I think you need the assumption that the time samples are independent and
identically distributed -- so for instance, sorting them by value would
break this assumption whereas randomly permuting them would uphold it.

If you make that assumption, then you have an i.i.d. random vector,  that
has a diagonal covariance matrix, you multiply it by a unitary matrix (such
as the Fourier transform), and look at the covariance matrix.   It is easy
to show that it is also diagonal, so there are no correlations between
frequency components either.

This only depends on the covariance in the time domain being diagonal, so it
must be true for non-Gaussian signals as well as Gaussian ones.  In fact it
is also true even if the time samples have higher-order statistical
dependencies. Conversely, higher-order statistical dependencies between the
frequencies will in general be introduced by the Fourier transform for
non-Gaussian i.i.d. distributions.  It is easy to imagine these being
detectable.


Cheers,
John

----- Original Message -----
From: "Paris Smaragdis" <paris@MEDIA.MIT.EDU>
To: <AUDITORY@LISTS.MCGILL.CA>
Sent: Wednesday, January 21, 2004 3:48 PM
Subject: Re: Gaussian vs uniform noise audibility


> >        Amplitude distributions in time are related to correlations
> > across
> > frequency. In gaussian noise, the amplitudes and phases of the
> > different
> > frequency components are independent.

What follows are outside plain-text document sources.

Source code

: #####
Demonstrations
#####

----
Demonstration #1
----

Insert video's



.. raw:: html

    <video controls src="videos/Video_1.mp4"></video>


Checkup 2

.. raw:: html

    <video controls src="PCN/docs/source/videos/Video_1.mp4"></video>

In non-gaussian noise, even with
> > white power spectrum, amplitudes and/or phases are correlated.
>
> Do you have a reference for these statements?  My understanding is that
> the amplitude distribution is largely irrelevant to the frequency
> content (for example if you take any signal and sort or permute it in
> time it sounds completely different yet retains the original amplitude
> distribution).
>
> Thanks,
> Paris
>